### Problem requirements
Pick out every line below that contains the word "imputed", and copy each one. Case counts.

..........

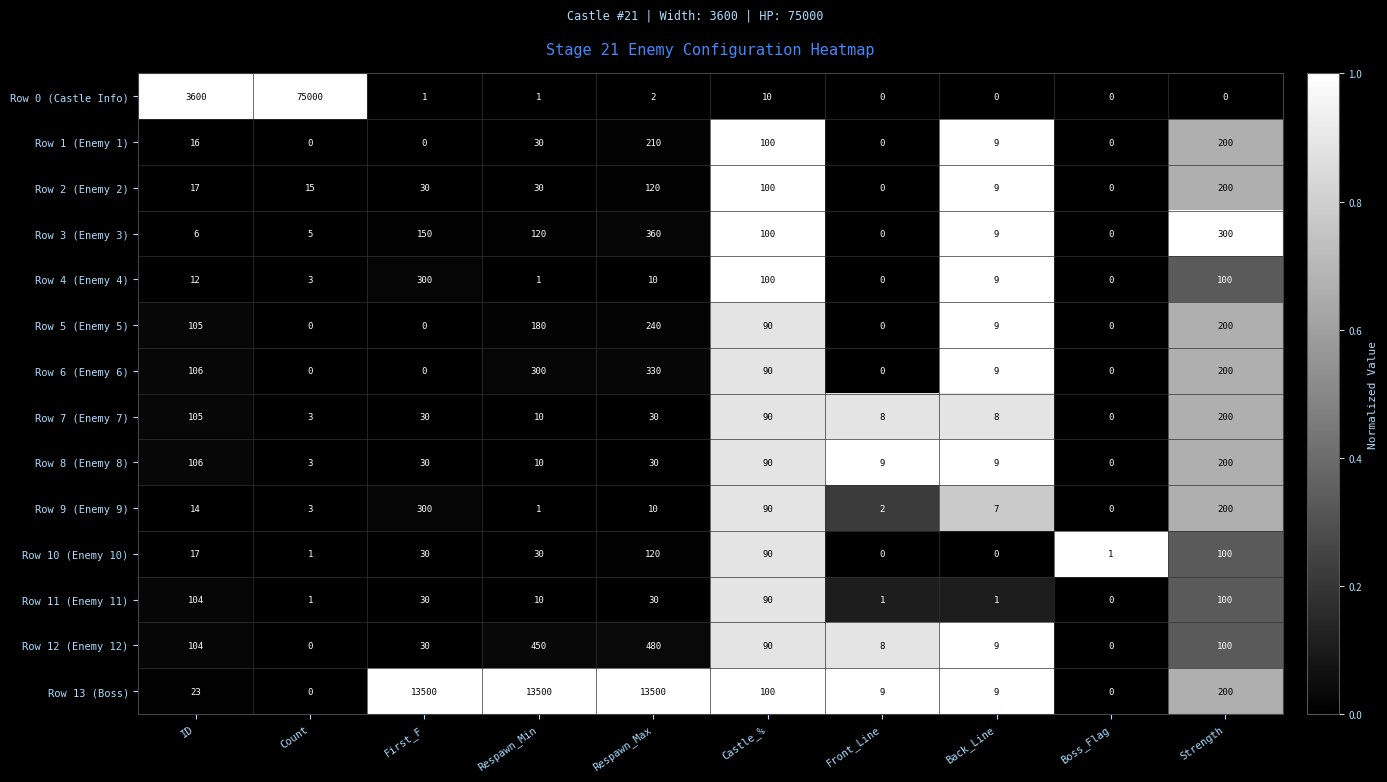

Which label corresponds to the largest value in the chart?

Count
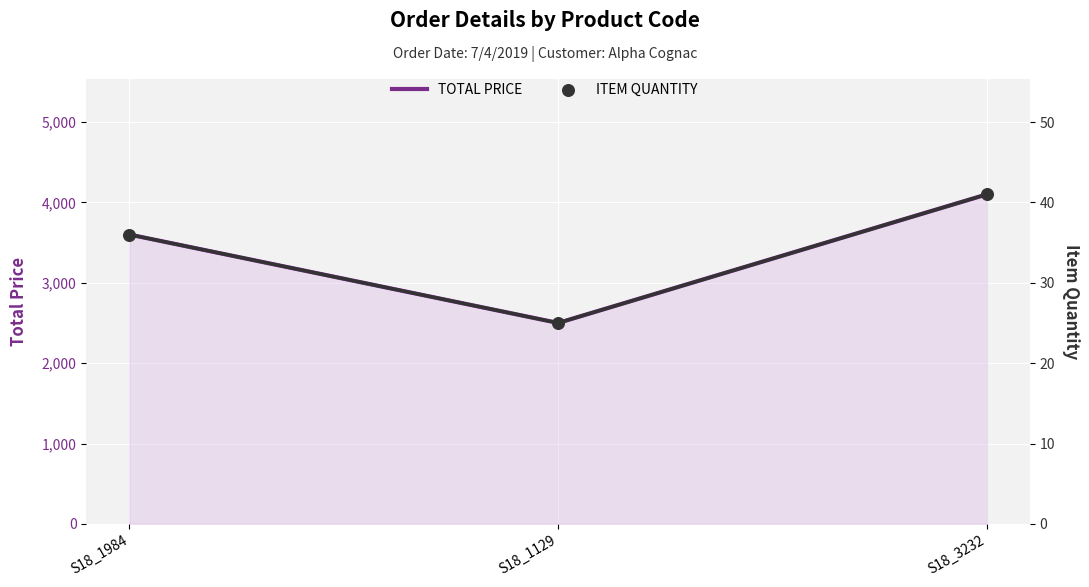

Which series has the largest Y range (max minus min)?

TOTAL PRICE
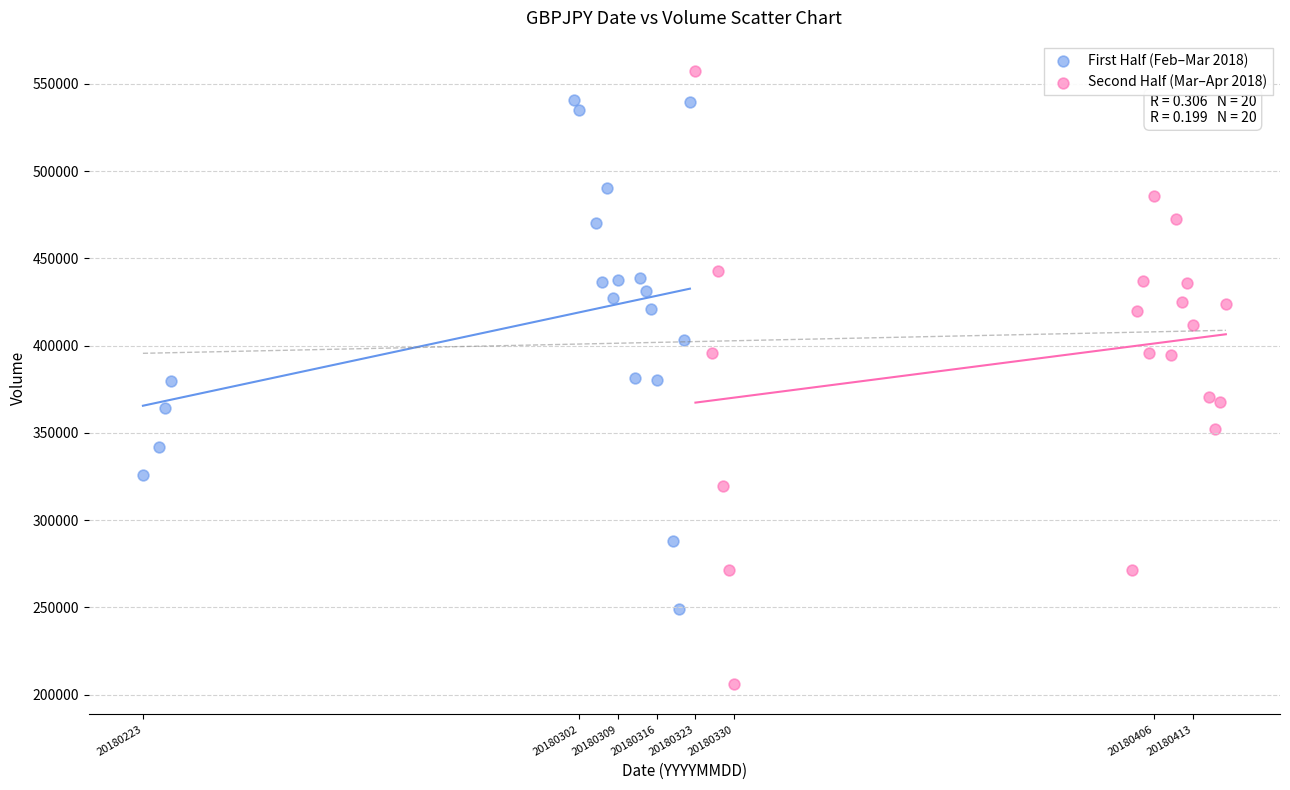

Which series reaches the maximum Y coordinate?

Second Half (Mar–Apr 2018)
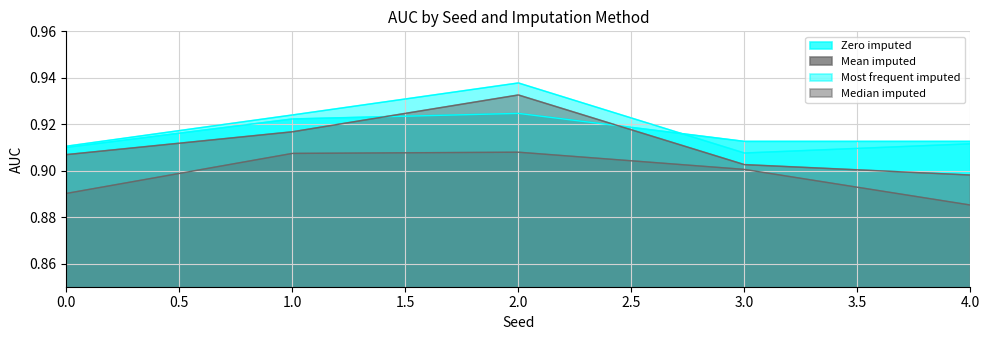

Reading left to right, what are all the values shown in this chart?

Zero imputed: 0.9	0.9	0.9	0.9	0.9
Mean imputed: 0.9	0.9	0.9	0.9	0.9
Most frequent imputed: 0.9	0.9	0.9	0.9	0.9
Median imputed: 0.9	0.9	0.9	0.9	0.9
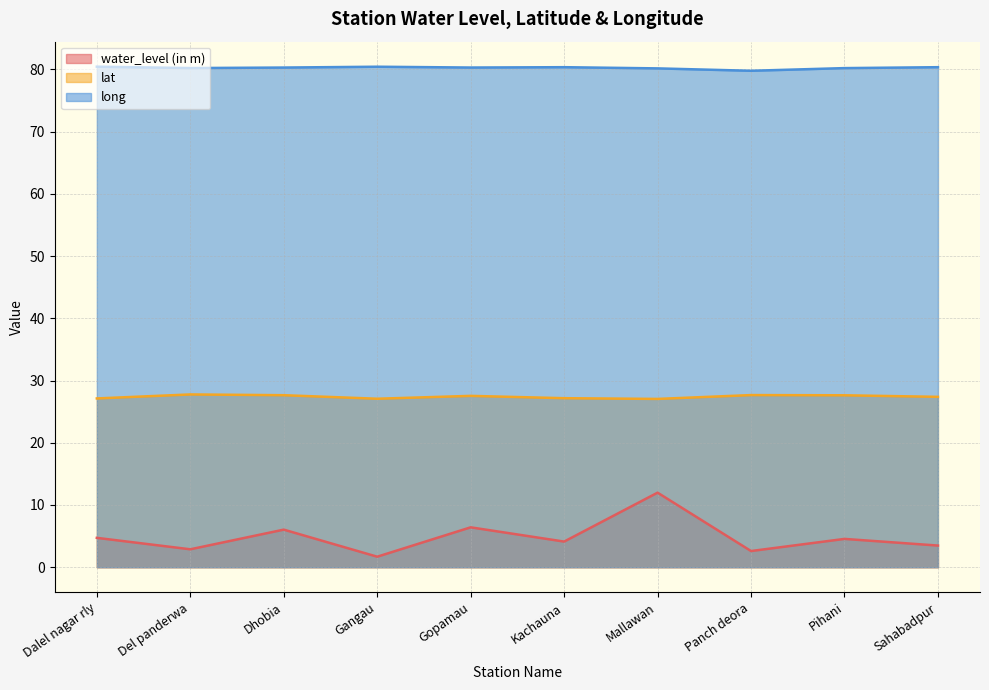

What are all the series names shown in the legend?

water_level (in m), lat, long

..........

### Answer to this exercise
Zero imputed: 0.9	0.9	0.9	0.9	0.9
Mean imputed: 0.9	0.9	0.9	0.9	0.9
Most frequent imputed: 0.9	0.9	0.9	0.9	0.9
Median imputed: 0.9	0.9	0.9	0.9	0.9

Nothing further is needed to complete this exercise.